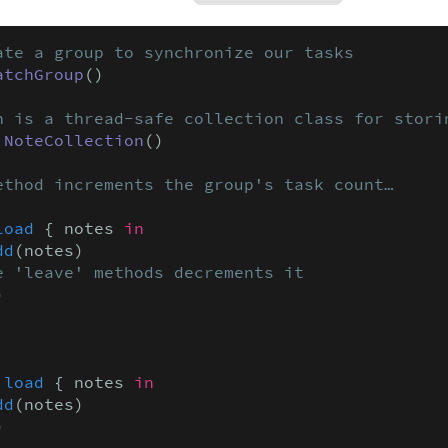
ate a group to synchronize our tasks
atchGroup
()

n is a thread-safe collection class for stori
 
NoteCollection
()

ethod increments the group's task count…
load
 { notes 
in
dd
(notes)

e 'leave' methods decrements it


.
load
 { notes 
in
dd
(notes)


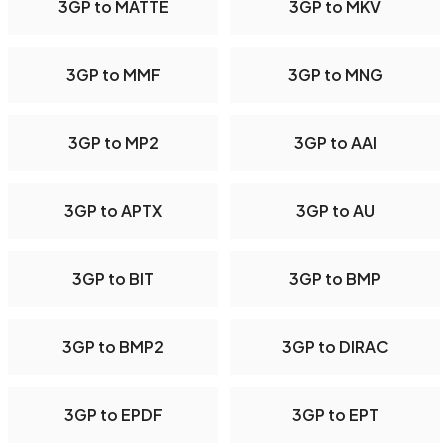
3GP to MATTE
3GP to MKV
3GP to MMF
3GP to MNG
3GP to MP2
3GP to AAI
3GP to APTX
3GP to AU
3GP to BIT
3GP to BMP
3GP to BMP2
3GP to DIRAC
3GP to EPDF
3GP to EPT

▸ Exercise requirements: Leaving the pictures aside, give back all the records exactly as they are.

▸ Result:
ate a group to synchronize our tasks
atchGroup
()

n is a thread-safe collection class for stori
 
NoteCollection
()

ethod increments the group's task count…
load
 { notes 
in
dd
(notes)

e 'leave' methods decrements it


.
load
 { notes 
in
dd
(notes)


3GP to MATTE
3GP to MKV
3GP to MMF
3GP to MNG
3GP to MP2
3GP to AAI
3GP to APTX
3GP to AU
3GP to BIT
3GP to BMP
3GP to BMP2
3GP to DIRAC
3GP to EPDF
3GP to EPT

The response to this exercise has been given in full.